* Work task:
One number is all that is asked for: the number of lines below that hold the string "Right".

* Material provided:
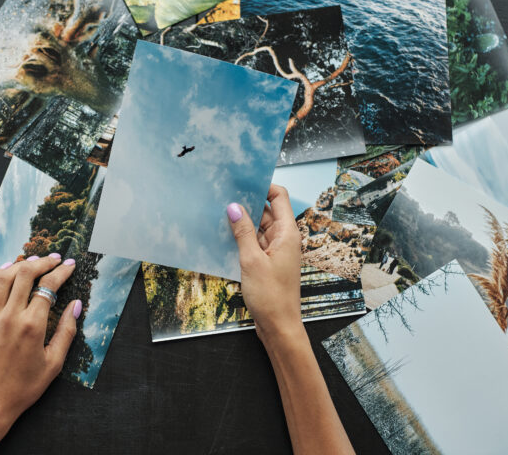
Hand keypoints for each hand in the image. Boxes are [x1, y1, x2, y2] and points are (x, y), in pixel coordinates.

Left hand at [0, 254, 81, 454]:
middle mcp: (10, 317)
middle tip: (54, 258)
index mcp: (32, 326)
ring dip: (20, 264)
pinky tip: (6, 271)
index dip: (61, 272)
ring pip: (4, 277)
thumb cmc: (24, 386)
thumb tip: (76, 305)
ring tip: (33, 260)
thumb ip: (67, 331)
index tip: (70, 265)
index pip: (48, 286)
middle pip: (26, 274)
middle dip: (43, 261)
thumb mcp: (54, 362)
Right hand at [227, 185, 303, 343]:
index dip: (263, 186)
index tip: (242, 181)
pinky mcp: (268, 263)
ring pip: (259, 228)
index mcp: (287, 233)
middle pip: (267, 211)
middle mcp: (284, 238)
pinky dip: (243, 238)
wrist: (279, 327)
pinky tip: (226, 236)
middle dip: (248, 202)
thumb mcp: (252, 260)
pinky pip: (255, 243)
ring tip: (220, 213)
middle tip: (224, 194)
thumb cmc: (271, 296)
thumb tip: (234, 207)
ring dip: (243, 222)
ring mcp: (276, 251)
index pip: (279, 197)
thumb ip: (243, 232)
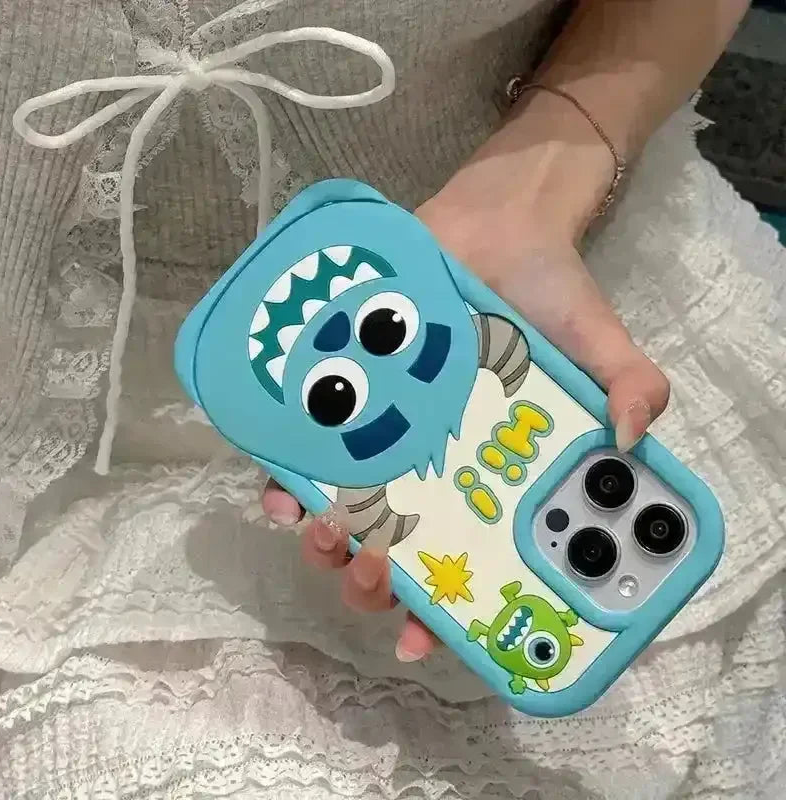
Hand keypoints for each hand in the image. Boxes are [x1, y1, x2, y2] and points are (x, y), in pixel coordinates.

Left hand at [263, 101, 670, 661]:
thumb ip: (630, 385)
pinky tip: (283, 492)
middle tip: (375, 573)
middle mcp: (435, 468)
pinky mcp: (351, 397)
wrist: (495, 226)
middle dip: (374, 582)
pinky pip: (308, 452)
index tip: (422, 641)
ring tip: (326, 536)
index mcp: (492, 480)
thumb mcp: (599, 343)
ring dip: (326, 542)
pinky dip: (288, 479)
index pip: (468, 564)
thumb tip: (632, 435)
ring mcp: (388, 436)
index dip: (446, 614)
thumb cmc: (547, 294)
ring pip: (345, 514)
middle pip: (395, 552)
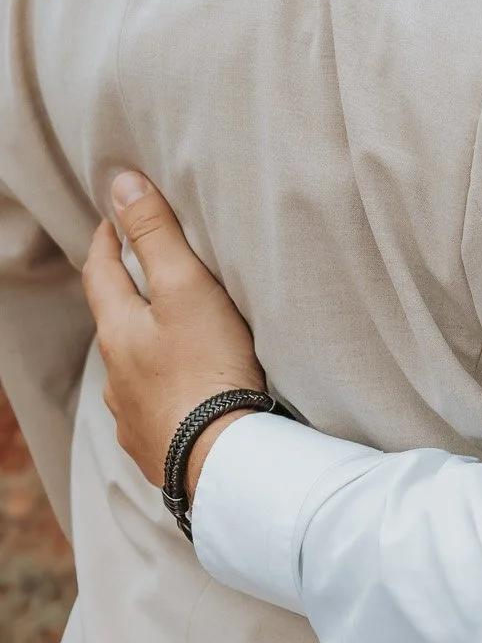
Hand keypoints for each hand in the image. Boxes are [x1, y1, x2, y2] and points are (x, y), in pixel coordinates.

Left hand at [83, 173, 264, 498]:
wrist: (221, 459)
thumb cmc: (207, 368)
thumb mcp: (185, 287)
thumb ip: (155, 234)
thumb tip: (122, 183)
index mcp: (118, 331)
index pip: (100, 272)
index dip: (106, 240)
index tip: (113, 220)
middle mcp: (116, 374)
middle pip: (114, 322)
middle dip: (125, 293)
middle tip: (142, 270)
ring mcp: (133, 415)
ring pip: (131, 369)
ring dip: (143, 346)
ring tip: (169, 334)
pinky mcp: (157, 446)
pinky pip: (152, 409)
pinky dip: (162, 390)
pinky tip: (181, 393)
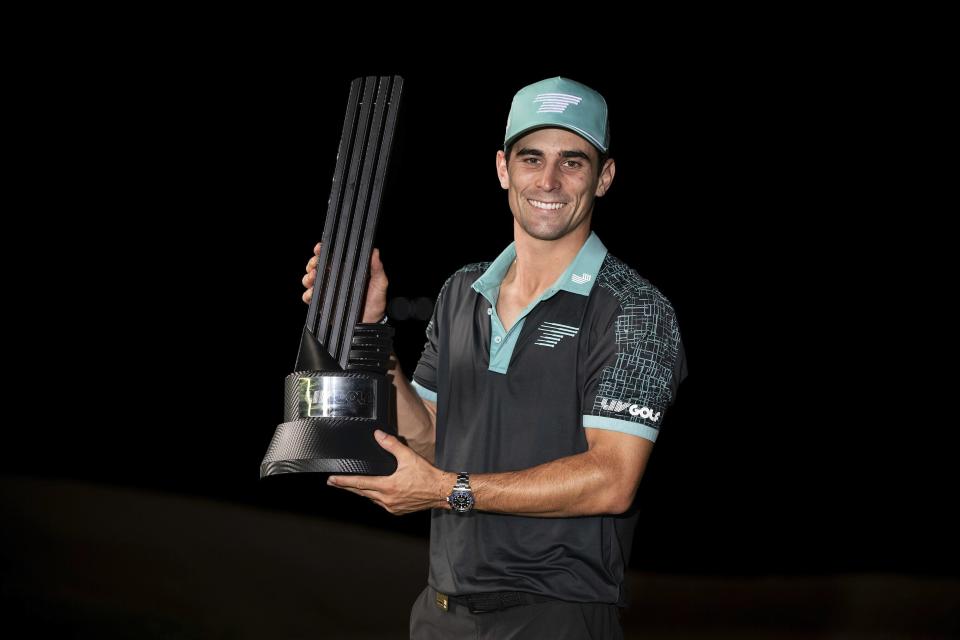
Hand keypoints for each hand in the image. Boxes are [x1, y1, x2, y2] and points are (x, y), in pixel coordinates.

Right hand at [302, 243, 387, 322]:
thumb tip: (374, 252)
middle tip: (315, 264)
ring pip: (310, 280)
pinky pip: (309, 297)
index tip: (320, 248)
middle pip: (317, 267)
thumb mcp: (380, 283)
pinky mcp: (322, 304)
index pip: (332, 257)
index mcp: (347, 271)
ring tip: (313, 277)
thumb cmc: (376, 303)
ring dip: (308, 277)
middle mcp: (335, 279)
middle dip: (312, 263)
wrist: (371, 323)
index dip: (323, 250)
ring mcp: (327, 291)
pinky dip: (307, 294)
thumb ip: (377, 268)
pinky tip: (312, 293)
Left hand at [327, 430, 449, 514]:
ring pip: (371, 499)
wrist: (441, 491)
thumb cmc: (427, 476)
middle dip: (347, 486)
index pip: (360, 483)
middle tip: (333, 483)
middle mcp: (387, 499)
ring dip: (361, 492)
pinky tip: (374, 493)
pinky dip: (375, 497)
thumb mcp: (408, 456)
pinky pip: (381, 504)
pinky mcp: (398, 510)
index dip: (344, 481)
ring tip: (353, 486)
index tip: (332, 480)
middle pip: (361, 492)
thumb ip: (391, 445)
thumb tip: (378, 435)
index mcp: (388, 486)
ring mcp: (392, 506)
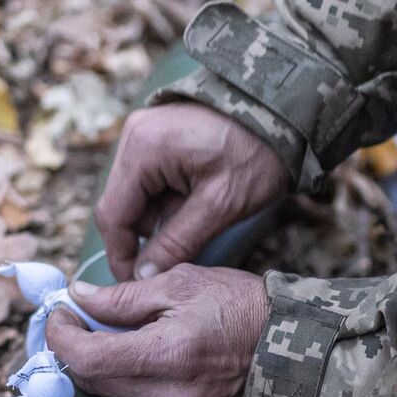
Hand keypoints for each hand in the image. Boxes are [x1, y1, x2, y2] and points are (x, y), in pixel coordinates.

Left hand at [46, 264, 269, 396]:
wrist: (292, 345)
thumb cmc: (239, 306)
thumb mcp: (181, 283)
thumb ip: (122, 298)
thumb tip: (77, 299)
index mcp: (169, 354)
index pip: (87, 359)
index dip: (62, 338)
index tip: (60, 317)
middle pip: (96, 383)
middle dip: (81, 352)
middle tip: (86, 324)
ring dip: (109, 374)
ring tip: (129, 345)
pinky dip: (136, 395)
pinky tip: (155, 372)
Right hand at [97, 103, 288, 280]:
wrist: (282, 113)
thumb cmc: (256, 153)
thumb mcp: (220, 205)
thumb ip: (177, 242)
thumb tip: (143, 276)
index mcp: (143, 149)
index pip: (113, 215)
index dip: (122, 255)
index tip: (138, 284)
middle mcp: (134, 137)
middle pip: (122, 207)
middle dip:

* Written response:
3